About

Jes Kerzen

In her everyday life, Jes has enjoyed a huge variety of roles in many educational settings, from specialist speech and language teacher to head of English, from running an alternative education hub for home educated children in a mediaeval abbey undercroft to working with a farmer and a life-sized model calf, delivering workshops on social and emotional skills in rural primary schools in the west of England.

She’s always had a particular interest in working with neurodiverse students, particularly those with autistic spectrum perception and communication challenges. Life tends to give us more of what we need, so it was hardly surprising that wherever she worked, these were the children who so often appeared in her life, and enriched it greatly.
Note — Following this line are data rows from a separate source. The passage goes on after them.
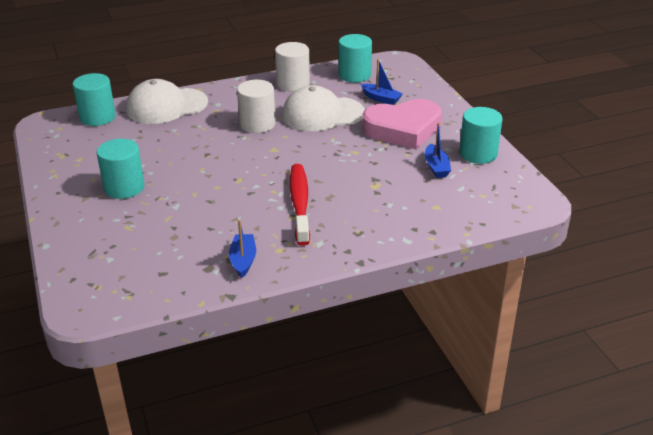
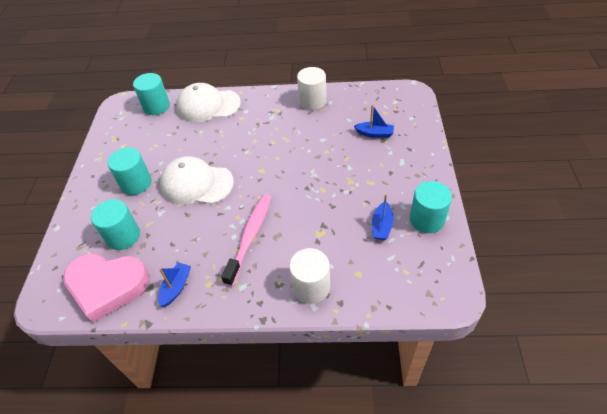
camera: 25 degrees right, 15 degrees up
(257, 124) = (263, 140): white cylinder -> white cylinder (311, 287)
(299, 203) = (250, 236): red toothbrush -> pink toothbrush
(322, 114) = (318, 140): white cap -> white cap (196, 184)
(354, 75) = (366, 102): turquoise cylinder -> turquoise cylinder (123, 236)
(381, 99) = (374, 134): blue boat -> blue boat turned 45 degrees counterclockwise
(403, 129) = (375, 173): pink heart -> pink heart (107, 286)

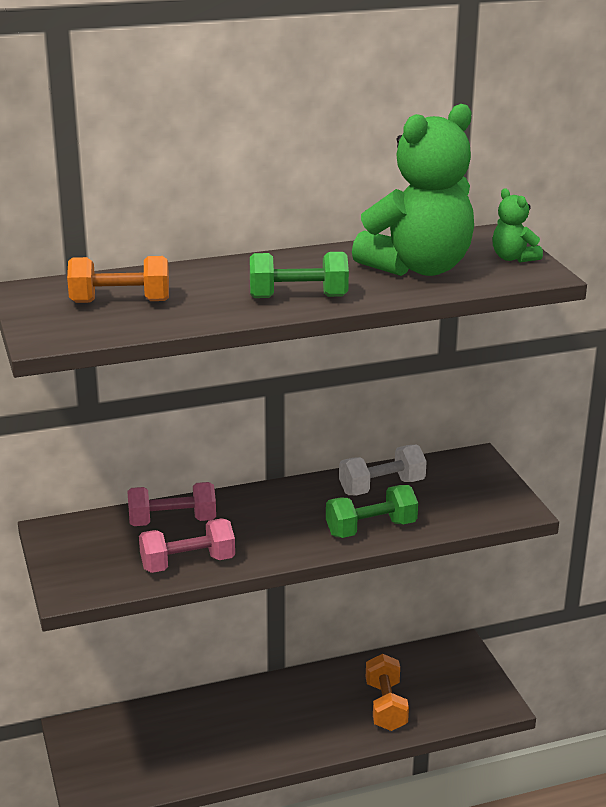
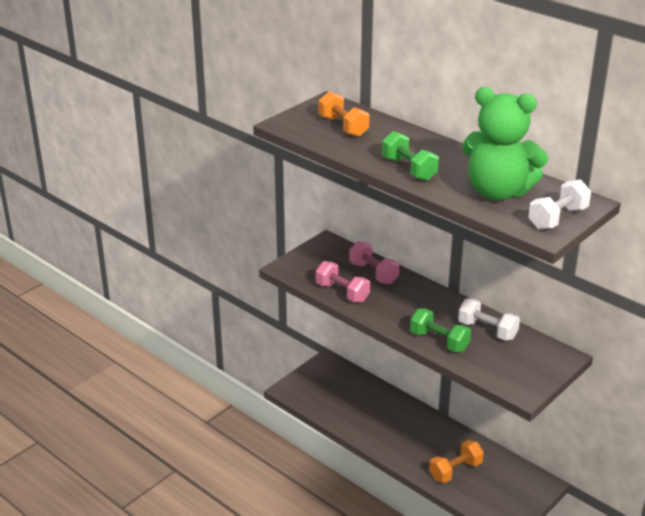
camera: 60 degrees right, 5 degrees up
(513, 258) = (558, 218): green teddy bear -> white dumbbell

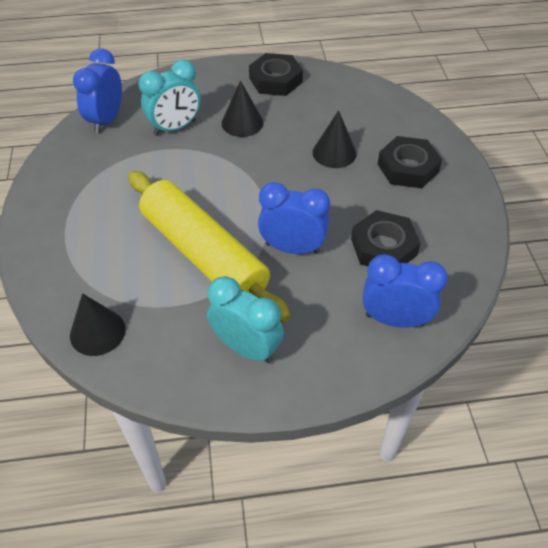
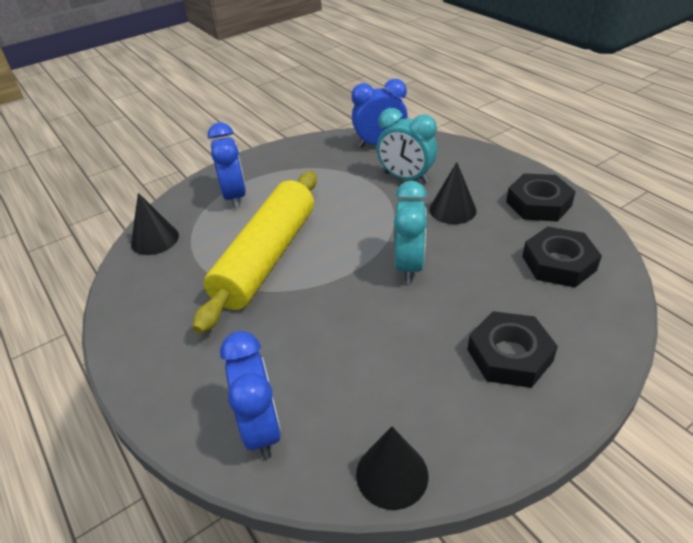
camera: 65 degrees right, 10 degrees down
(246, 348) = (173, 328): turquoise clock -> turquoise clock (409, 266)
(292, 248) = (312, 309): blue clock -> blue clock (234, 197)
(334, 153) = (473, 286): black cone -> black cone (392, 474)
(383, 247) = (363, 380): black nut -> black nut (559, 263)

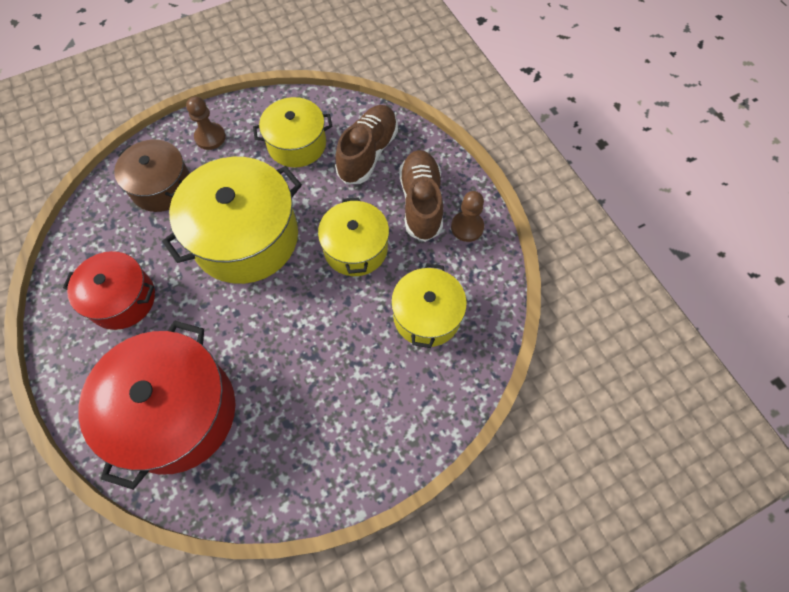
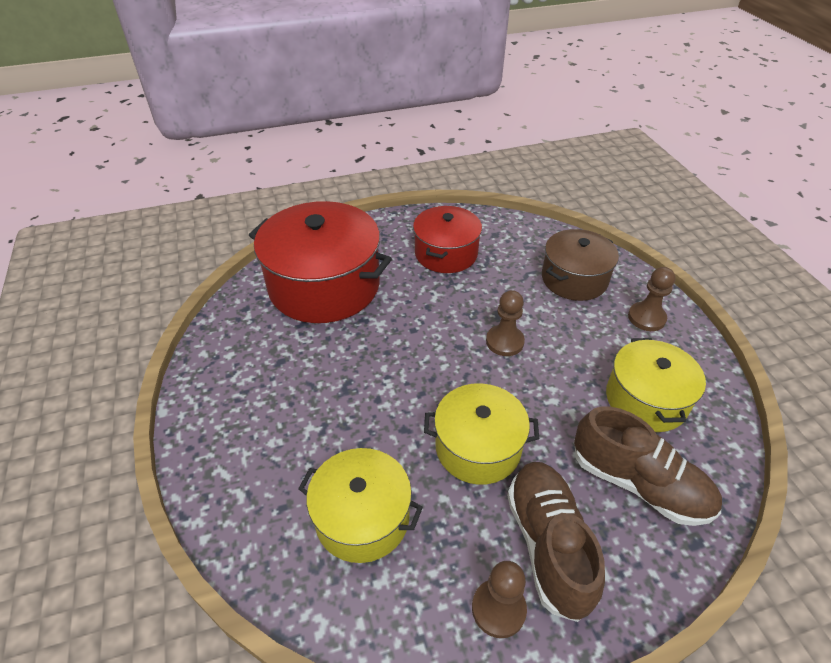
camera: 100 degrees right, 20 degrees down
(245, 237) = (504, 342): yellow pot -> brown pawn
(421, 202) = (548, 544): brown shoe -> brown shoe turned 105 degrees counterclockwise

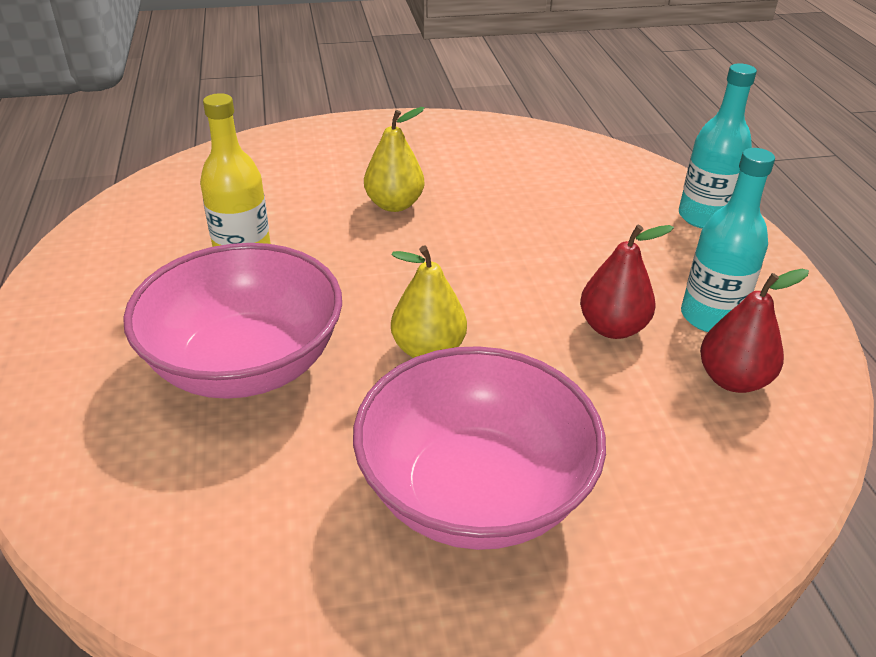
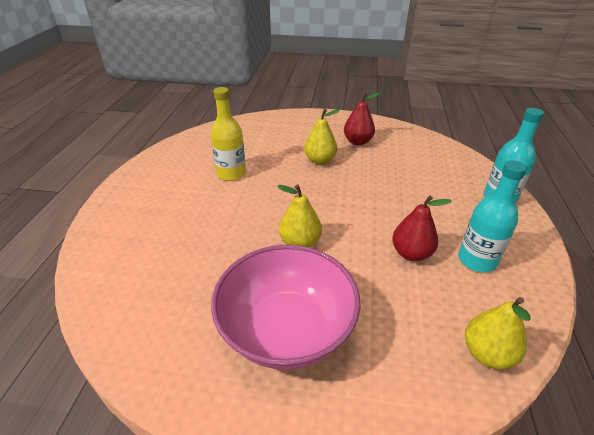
camera: 20 degrees right, 0 degrees up
(245, 364) = (204, 229): pink bowl -> none
(733, 380) = (474, 303): red pear -> red pear (358, 141)
(779, 446) = (487, 353): none -> yellow pear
An encounter with one small boy, however, set her on a journey of discovery that would completely change her life’s trajectory. From this child and his classmates, Jes learned that there were ways of communicating and perceiving she had never dreamed of. That was when her ‘other’ life began…

Since that meeting, she has spent a quarter of a century researching telepathy, remote viewing and other psychic abilities, along with the spiritual insights they can sometimes lead to. She still devotes much of her time to working with Asher, that very special former pupil, continuing to learn from him and writing about their work together.

Jes lives in a 350 year old cottage in Somerset, in the west of England, and enjoys walking, gardening and having chance encounters that could lead to all manner of interesting discoveries.

Visit Jes’s Facebook page here.          You can also find her here on Medium.          And here’s her Youtube channel.

 

Asher

There are two sides to Asher. Like Jes, he has a ‘normal’ life and another, very different existence.

We’ll leave the normal life blank, if we may. He is a very private person and has asked that details about him are kept to the barest minimum, so that his anonymity is preserved.

Luckily, though, the other aspect of Asher – his ‘telepathic self’, for want of a better term – is very keen to interact and share information.

He falls into that often magical population of people who are called neurodiverse – those judged to be different and even faulty by the medical and educational establishment. They are given labels and diagnoses of this ‘-ism’ or that ‘syndrome’ and generally have a very hard time trying to fit into society.

Asher is living proof of how narrow and foolish such treatment can be. He has, as Jes discovered when he was 6, abilities that extend far beyond ‘normal’; deep into supernormal, in fact.

He is able to leave his physical self to get on with its day-to-day life, and to travel out-of-body to what he calls The Realms. In this higher dimension he has access to a ‘beginingless and endless library’ of information, which he shares with Jes, that school teacher who first recognised his skills so long ago.

He says there are many like him – people who have been written off because they lack certain social or academic skills, but have insights and ways of being that could help the rest of us, once we are able to understand their messages.